Por que o LinkedIn é indispensável para campanhas de ABM
Antes de falar sobre LinkedIn, precisamos deixar uma coisa clara: ABM não é uma estratégia de geração de leads, mas sim uma estratégia de geração de receita baseada em contas.
Na prática, isso significa sair do modelo tradicional de:
- Atrair volume
- Qualificar leads
- Passar para vendas
E ir para um modelo muito mais direto:
- Definir contas-alvo
- Engajar os decisores de compra
- Acelerar oportunidades
Você não está mais esperando demanda. Você está criando demanda nas contas certas.
E é exatamente por isso que o LinkedIn funciona melhor do que qualquer outro canal. Ele é o único lugar onde você consegue, ao mesmo tempo:
- Encontrar empresas específicas
- Impactar decisores e influenciadores
- Controlar a mensagem por estágio da conta
- Integrar com suas listas de CRM

Como planejar uma estratégia de ABM no LinkedIn Ads
Antes de criar anúncios, você precisa decidir o nível de personalização da sua estratégia de ABM, porque isso muda tudo.
One-to-One, One-to-Few e One-to-Many
O One-to-One é ultra personalizado: cada conta é tratada como um mercado inteiro. Funciona para contas estratégicas e ticket alto, mas não escala.
O One-to-Few é o ponto de equilíbrio: grupos de contas semelhantes recebem campanhas específicas, mantendo relevância sem abrir mão da escala. É aqui que a maioria das empresas consegue gerar pipeline previsível no LinkedIn.
O One-to-Many é mais próximo do marketing tradicional: gera awareness, mas raramente move contas complexas até o fechamento sozinho.
Por exemplo: uma empresa de software B2B com ticket médio de R$ 50.000/ano dificilmente justifica campanhas One-to-One para cada conta. Mas pode rodar One-to-Few segmentando por vertical — um grupo de contas do setor financeiro, outro do varejo — com mensagens distintas para cada grupo. Já uma empresa com 5 contas estratégicas valendo R$ 500.000 cada, faz todo sentido investir no One-to-One.
O segredo é escolher o modelo que mais se adequa à sua realidade de mercado — e há critérios claros para essa decisão que vão além do tamanho da lista.
Como montar a lista de contas certa
A lista de contas é a base de tudo. Uma lista mal construída compromete toda a campanha, independentemente de quanto você investe em criativos ou segmentação.

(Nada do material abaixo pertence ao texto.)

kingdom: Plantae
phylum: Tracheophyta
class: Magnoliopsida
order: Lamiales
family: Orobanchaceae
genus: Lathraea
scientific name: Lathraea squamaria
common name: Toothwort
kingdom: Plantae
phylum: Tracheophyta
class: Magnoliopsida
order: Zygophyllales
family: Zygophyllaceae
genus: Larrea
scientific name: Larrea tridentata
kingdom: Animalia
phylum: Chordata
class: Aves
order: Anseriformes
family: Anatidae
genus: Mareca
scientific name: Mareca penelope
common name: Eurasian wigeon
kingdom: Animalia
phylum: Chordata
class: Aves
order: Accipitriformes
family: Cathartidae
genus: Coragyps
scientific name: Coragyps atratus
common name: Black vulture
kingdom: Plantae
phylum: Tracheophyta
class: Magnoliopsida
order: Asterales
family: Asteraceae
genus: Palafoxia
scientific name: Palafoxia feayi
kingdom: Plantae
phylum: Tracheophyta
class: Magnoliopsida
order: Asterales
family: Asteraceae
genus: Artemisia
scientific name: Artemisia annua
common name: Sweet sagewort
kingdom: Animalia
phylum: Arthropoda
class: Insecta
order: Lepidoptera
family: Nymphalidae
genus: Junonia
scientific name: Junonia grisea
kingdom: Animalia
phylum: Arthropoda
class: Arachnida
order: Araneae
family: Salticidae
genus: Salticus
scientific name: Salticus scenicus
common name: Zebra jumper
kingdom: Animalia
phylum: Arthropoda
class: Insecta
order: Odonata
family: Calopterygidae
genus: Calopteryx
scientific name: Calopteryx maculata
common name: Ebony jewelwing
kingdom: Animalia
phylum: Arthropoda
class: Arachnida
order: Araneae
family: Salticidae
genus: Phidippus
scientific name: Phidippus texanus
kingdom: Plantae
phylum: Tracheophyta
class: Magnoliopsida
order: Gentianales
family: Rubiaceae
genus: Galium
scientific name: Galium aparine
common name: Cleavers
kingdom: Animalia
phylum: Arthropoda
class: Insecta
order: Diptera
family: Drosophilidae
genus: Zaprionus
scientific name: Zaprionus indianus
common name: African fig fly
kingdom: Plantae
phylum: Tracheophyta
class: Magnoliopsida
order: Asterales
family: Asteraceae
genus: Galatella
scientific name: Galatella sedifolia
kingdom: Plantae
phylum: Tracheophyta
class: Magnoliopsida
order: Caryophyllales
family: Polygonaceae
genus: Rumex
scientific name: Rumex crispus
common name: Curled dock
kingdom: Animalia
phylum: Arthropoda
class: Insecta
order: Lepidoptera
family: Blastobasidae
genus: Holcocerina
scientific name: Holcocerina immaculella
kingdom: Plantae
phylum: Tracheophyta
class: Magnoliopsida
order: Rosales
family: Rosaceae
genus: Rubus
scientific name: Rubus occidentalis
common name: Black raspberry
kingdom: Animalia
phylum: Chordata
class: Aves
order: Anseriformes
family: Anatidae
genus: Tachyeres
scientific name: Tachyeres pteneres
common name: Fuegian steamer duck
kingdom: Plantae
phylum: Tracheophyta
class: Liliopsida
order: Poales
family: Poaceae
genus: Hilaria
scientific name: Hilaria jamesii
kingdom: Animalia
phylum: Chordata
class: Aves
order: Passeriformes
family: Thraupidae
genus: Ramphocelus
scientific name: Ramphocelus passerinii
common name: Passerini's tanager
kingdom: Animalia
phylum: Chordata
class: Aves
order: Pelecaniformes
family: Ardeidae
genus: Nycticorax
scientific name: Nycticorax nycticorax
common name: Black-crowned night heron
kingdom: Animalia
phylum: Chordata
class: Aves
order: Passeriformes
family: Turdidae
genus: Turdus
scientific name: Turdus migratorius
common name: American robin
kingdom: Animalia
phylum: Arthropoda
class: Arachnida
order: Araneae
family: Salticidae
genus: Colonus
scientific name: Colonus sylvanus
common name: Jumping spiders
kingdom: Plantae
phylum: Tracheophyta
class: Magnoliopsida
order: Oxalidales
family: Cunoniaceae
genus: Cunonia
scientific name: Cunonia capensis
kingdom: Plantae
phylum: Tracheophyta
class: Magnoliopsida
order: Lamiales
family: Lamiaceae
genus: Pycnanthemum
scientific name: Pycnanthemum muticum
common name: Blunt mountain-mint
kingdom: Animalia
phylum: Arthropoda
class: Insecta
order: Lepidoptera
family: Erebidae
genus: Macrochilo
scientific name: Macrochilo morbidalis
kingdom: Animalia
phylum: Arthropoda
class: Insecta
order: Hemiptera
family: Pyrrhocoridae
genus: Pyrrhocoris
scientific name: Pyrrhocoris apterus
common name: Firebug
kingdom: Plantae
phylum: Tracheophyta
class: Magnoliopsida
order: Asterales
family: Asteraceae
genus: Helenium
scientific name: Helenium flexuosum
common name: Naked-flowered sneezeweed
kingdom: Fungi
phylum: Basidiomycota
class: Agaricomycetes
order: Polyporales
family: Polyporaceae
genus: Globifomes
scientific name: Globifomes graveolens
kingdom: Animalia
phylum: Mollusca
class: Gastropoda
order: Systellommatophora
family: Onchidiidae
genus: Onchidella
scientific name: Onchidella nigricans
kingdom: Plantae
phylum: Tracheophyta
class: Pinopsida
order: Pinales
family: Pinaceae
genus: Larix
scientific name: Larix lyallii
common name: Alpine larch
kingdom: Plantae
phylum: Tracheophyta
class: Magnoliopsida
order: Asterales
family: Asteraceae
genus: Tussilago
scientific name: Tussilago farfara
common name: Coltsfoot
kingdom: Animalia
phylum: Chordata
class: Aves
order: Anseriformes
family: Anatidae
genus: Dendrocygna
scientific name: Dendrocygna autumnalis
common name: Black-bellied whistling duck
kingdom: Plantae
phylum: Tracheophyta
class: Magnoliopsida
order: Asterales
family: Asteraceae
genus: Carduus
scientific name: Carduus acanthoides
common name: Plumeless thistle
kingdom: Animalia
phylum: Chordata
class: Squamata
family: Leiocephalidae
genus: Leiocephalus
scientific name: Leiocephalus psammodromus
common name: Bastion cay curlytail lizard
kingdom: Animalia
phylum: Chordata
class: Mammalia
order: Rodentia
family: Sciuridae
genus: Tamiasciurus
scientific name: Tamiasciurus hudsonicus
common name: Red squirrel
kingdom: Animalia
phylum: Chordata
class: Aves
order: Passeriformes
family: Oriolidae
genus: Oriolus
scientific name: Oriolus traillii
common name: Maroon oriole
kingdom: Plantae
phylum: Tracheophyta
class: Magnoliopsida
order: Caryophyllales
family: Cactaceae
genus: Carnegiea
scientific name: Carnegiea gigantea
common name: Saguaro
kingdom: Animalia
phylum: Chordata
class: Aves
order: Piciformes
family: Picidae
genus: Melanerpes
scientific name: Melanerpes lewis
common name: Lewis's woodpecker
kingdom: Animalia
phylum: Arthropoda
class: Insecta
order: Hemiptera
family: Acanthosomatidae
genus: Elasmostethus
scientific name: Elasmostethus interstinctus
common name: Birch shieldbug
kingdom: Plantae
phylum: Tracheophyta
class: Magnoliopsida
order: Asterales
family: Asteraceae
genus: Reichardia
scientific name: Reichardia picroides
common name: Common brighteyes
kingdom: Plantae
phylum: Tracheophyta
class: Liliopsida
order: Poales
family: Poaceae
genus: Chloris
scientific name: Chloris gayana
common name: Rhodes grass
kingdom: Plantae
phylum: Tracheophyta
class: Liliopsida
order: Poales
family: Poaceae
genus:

Os critérios que realmente importam vão além do setor e tamanho da empresa. Dados de tecnologia usada, histórico de CRM e sinais de mercado fazem toda a diferença na hora de priorizar quais contas merecem atenção — e em qual ordem.
Veja esses exemplos:
- Uma empresa de RH tech pode priorizar contas que já usam determinado ATS concorrente (sinal de que o problema que ela resolve já é reconhecido).
- Uma plataforma de logística pode focar em empresas que cresceram acima de 30% nos últimos dois anos (sinal de que podem estar enfrentando gargalos operacionais).
- Um SaaS financeiro pode filtrar contas que recentemente receberam rodada de investimento (sinal de momento de compra).
Criativos e formatos de anúncios
A execução é tão importante quanto o planejamento. No LinkedIn, existem vários formatos disponíveis, e a escolha certa depende do estágio da conta, do orçamento disponível e do objetivo de cada campanha.
Alguns exemplos de como isso funciona na prática:
- Uma conta que nunca ouviu falar da sua empresa se beneficia de um vídeo curto ou Thought Leader Ad que apresenta o problema — não um anúncio de demo.
- Uma conta que já clicou em dois ou três anúncios seus está pronta para ver um case de cliente parecido com ela ou uma comparação direta com o concorrente que ela usa.
- Uma conta com decisor identificado e engajamento recente pode receber um Message Ad direto.
Usar todos os formatos ao mesmo tempo, sem esse critério de estágio, é um dos erros mais comuns (e mais caros 💸).
💡 A ordem em que você introduz cada formato na campanha importa tanto quanto o formato em si.
Como calcular e distribuir o orçamento
Um dos maiores erros em campanhas de ABM no LinkedIn é lançar muitos anúncios com orçamento insuficiente. O resultado é que nenhum criativo recebe dados suficientes para ser avaliado — e o aprendizado da campanha nunca acontece.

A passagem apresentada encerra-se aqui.